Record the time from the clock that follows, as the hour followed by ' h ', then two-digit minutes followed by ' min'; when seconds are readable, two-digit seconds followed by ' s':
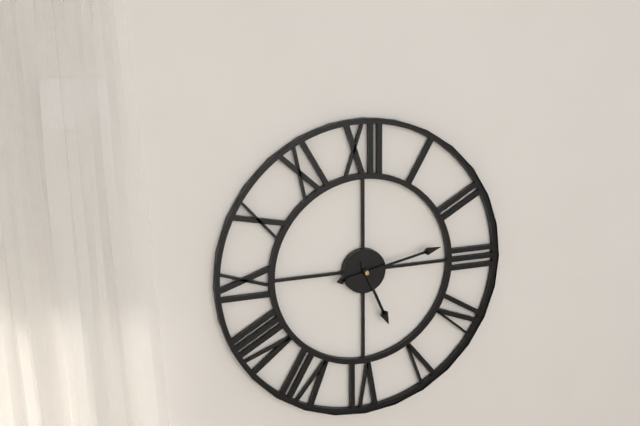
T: 5 h 13 min
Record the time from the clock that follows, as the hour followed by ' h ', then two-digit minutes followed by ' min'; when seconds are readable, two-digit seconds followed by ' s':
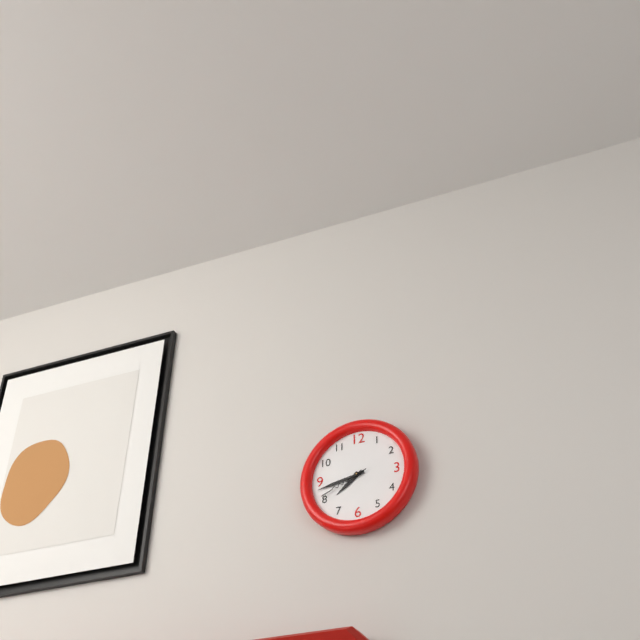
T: 7 h 43 min 41 s
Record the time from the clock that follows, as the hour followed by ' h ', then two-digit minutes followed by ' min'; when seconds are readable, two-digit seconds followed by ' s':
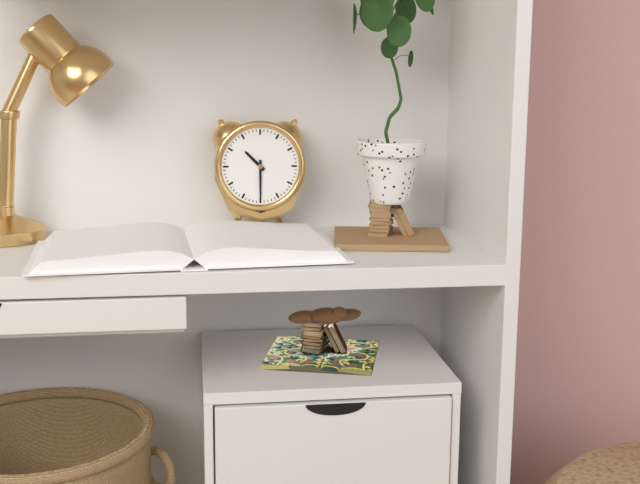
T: 10 h 30 min
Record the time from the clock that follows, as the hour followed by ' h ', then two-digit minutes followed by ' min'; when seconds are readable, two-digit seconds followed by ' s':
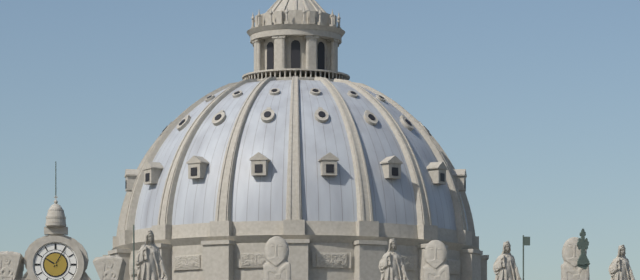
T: 10 h 05 min
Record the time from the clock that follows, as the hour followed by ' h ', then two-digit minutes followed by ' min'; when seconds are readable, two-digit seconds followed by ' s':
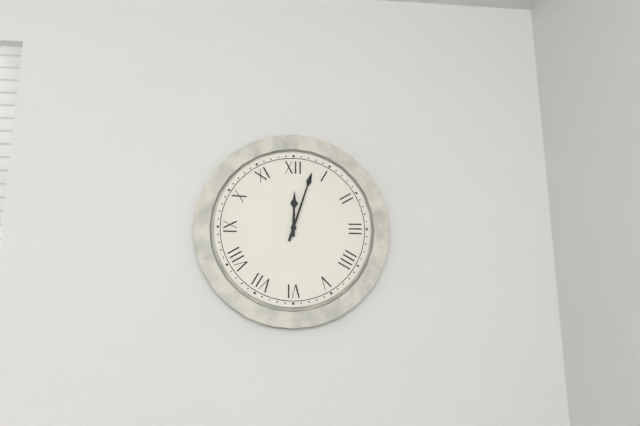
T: 12 h 03 min
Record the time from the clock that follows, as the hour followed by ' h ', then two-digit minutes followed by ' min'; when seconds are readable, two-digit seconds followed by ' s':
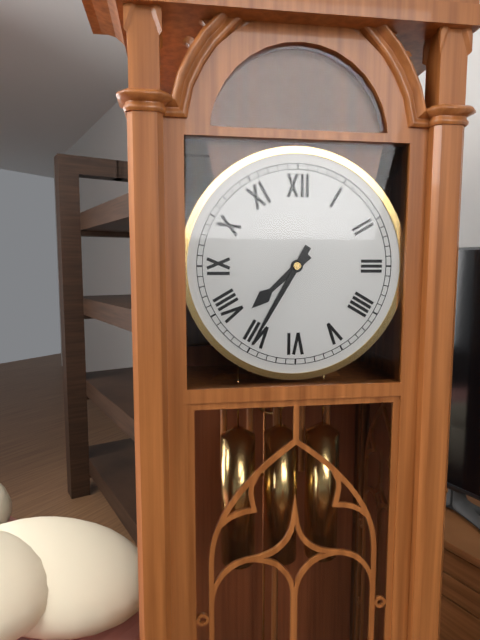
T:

*****

- _DOEL_:
Zet de regels vanaf het begin van de gegevens tot en met de regel die "T: 10 h 05 min" bevat in een JSON-lijst van strings, één string per regel en zonder lege regels. Laat de afbeeldingen weg uit het antwoord.

- _RESULTAAT_:
[
  "Record the time from the clock that follows, as the hour followed by ' h ', then two-digit minutes followed by ' min'; when seconds are readable, two-digit seconds followed by ' s':",
  "T: 5 h 13 min",
  "Record the time from the clock that follows, as the hour followed by ' h ', then two-digit minutes followed by ' min'; when seconds are readable, two-digit seconds followed by ' s':",
  "T: 7 h 43 min 41 s",
  "Record the time from the clock that follows, as the hour followed by ' h ', then two-digit minutes followed by ' min'; when seconds are readable, two-digit seconds followed by ' s':",
  "T: 10 h 30 min",
  "Record the time from the clock that follows, as the hour followed by ' h ', then two-digit minutes followed by ' min'; when seconds are readable, two-digit seconds followed by ' s':",
  "T: 10 h 05 min"
]